Summary: The first sentence in the quoted BBC paragraph is sloppy and misleading.
Even though previous answers and comments provided an excellent discussion already, I feel that the main question has not been answered satisfactorily.
So let us assume that a probability of a plane crash on any given day is $p=1/365$ and that the crashes are independent from each other. Let us further assume that one plane crashed on January 1st. When would the next plane crash?
Well, let us do a simple simulation: for each day for the next three years I will randomly decide if another plane crashed with probability $p$ and note the day of the next crash; I will repeat this procedure $100\,000$ times. Here is the resulting histogram:
In fact, the probability distribution is simply given by $\mathrm{Pr}(t) = (1-p)^t p$, where $t$ is the number of days. I plotted this theoretical distribution as a red line, and you can see that it fits well to the Monte Carlo histogram. Remark: if time were discretized in smaller and smaller bins, this distributions would converge to an exponential one; but it does not really matter for this discussion.
As many people have already remarked here, it is a decreasing curve. This means that the probability that the next plane crashes on the next day, January 2nd, is higher than the probability that the next plane will crash on any other given day, e.g. on January 2nd next year (the difference is almost three-fold: $0.27\%$ and $0.10\%$).

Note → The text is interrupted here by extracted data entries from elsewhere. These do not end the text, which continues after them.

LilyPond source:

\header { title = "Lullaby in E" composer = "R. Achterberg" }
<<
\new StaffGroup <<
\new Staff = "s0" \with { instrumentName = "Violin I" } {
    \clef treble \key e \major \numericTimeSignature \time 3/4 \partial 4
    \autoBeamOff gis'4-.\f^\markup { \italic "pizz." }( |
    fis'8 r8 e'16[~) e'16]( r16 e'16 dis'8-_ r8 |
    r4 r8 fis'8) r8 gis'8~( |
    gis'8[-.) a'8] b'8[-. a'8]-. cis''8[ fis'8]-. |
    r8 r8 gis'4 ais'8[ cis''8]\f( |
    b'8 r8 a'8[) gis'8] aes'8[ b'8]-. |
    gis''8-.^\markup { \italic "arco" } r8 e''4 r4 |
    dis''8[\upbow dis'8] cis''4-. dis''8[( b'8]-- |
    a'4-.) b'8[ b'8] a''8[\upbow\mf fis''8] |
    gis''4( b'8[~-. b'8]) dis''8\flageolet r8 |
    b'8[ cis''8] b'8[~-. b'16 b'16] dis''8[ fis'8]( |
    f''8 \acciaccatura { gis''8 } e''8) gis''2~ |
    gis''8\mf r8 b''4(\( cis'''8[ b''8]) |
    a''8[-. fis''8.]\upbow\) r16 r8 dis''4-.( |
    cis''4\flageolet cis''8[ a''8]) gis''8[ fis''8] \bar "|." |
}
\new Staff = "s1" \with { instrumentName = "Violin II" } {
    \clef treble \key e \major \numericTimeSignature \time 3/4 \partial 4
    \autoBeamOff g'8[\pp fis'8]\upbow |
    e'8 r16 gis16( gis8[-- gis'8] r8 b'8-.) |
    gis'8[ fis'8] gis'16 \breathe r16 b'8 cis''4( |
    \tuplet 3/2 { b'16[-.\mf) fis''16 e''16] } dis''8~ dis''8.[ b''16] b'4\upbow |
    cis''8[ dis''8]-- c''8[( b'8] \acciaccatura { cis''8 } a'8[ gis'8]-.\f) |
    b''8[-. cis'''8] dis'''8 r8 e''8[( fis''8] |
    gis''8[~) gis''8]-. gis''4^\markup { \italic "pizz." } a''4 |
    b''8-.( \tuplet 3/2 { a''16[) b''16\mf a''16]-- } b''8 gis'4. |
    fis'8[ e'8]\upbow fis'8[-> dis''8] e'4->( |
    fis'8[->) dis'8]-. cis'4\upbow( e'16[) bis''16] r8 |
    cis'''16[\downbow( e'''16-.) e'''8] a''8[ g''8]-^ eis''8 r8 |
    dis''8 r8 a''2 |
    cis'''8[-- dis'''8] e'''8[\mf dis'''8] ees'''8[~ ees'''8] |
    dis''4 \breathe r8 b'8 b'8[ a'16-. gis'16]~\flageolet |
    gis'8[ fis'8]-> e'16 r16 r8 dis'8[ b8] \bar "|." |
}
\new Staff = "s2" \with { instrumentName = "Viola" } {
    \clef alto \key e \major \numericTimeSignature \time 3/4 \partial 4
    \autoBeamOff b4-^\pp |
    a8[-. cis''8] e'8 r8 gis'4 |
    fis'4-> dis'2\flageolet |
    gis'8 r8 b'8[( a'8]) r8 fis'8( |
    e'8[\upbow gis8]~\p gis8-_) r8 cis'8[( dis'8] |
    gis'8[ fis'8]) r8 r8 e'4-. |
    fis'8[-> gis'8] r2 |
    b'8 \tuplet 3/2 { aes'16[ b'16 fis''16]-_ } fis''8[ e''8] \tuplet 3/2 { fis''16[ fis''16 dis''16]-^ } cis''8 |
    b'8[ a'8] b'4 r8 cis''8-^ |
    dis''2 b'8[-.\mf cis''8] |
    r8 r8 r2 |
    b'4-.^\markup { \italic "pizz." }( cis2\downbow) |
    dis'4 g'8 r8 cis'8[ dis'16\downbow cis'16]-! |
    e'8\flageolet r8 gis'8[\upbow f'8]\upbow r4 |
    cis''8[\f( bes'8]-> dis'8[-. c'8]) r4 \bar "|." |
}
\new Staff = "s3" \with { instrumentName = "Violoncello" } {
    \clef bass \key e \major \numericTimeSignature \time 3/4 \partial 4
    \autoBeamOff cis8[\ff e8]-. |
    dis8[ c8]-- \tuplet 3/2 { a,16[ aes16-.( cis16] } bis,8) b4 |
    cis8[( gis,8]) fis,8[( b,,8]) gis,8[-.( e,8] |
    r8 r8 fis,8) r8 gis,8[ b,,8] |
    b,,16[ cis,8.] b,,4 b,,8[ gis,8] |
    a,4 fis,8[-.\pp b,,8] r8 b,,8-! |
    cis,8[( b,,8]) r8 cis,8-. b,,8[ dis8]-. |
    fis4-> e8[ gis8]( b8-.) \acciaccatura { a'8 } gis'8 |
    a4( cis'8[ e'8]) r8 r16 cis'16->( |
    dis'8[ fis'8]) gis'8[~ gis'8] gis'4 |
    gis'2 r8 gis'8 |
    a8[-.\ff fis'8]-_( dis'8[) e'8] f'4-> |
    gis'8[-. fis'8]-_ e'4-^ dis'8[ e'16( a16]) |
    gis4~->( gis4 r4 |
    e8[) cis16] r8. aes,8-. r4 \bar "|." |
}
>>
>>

However, if you ask what is the probability that the next plane crashes in the next three days, the answer is $0.8\%$, but if you ask what is the probability that it will crash after three days, but in the next three years, then the answer is $94\%$. So, obviously, it is more likely that it will crash in the next three years (but after the first three days) than in the next three days. The confusion arises because when you say "clustered events" you refer to a very small initial chunk of the distribution, but when you say "widely spaced" events you refer to a large chunk of it. That is why even with a monotonically decreasing probability distribution it is surely possible that "clusters" (e.g. two plane crashes in three days) are very unlikely.
Here is another histogram to really get this point across. It is simply a sum of the previous histogram over several non-intersecting time periods:
A randomly-chosen fish on a randomly-chosen day with discharge $Q_i$ will remain in place with probability $1-f(Q_i)$. So it'll remain in place for the whole year with probability $\prod_i \left( 1-f(Q_i) \right)^{d_i}$, and so your $P_\textrm{annual}$ is one minus that. Assuming I've understood your notation, that is.
Best Answer
These kinds of calculations require assumptions, in effect a model.
Probably the most important for the example will be whether you assume
(i) independence
(ii) constant risk
in practice neither is likely to be true
For example, if you have 25 years out of 59 with at least one tornado, you can try to apply a binomial model, but is it really the case that the probability of tornadoes in a given year is the same as other years?
Or you could take the 45 tornadoes in 59 years and try to apply a Poisson model, but is it really the case that tornadoes occurrences are independent (and occur at constant rate)? Or do they tend to cluster?
IF you could make the constant rate/probability and independence assumptions these calculations are straightforward:
Binomial model: Let $p$ be the underlying constant probability of at least one tornado in a year. We estimate it by the sample proportion, $\hat{p}=\frac{25}{59}= 0.424$.
You can also form confidence intervals for the proportion as here.
Poisson model: Here we have tornadoes occurring "at random", as in a Poisson process. The estimated rate of occurrence of tornadoes is simply the average annual rate, $\hat\lambda= \frac{45}{59}$ per year (that is, on average we saw 0.763 tornadoes per year, and that's our best estimate of the rate under the model. For this model, the estimated P(at least one tornado in a year) = $1 - P(0\, \text{ tornadoes})$ $ = 1-\exp(-\hat\lambda) = 0.534$
Again, it's possible to compute an interval here (e.g. by computing an interval for $\lambda$ and then transforming it); it's a bit more complicated.
The problem is that both methods make assumptions that are unlikely to be tenable - but when we break them, we need, again, to assume some kind of model, but it's not up to me to tell you what your model should be -- it depends on domain knowledge I am unlikely to possess. What you're likely to see in a more sophisticated model is that P(0) increases (while the mean number of tornadoes is still the same), implying that P(at least 1 tornado) is probably lower than in either of the models... but P(more than 1|at least 1) will tend to be higher (i.e. that tornadoes are 'clumpy').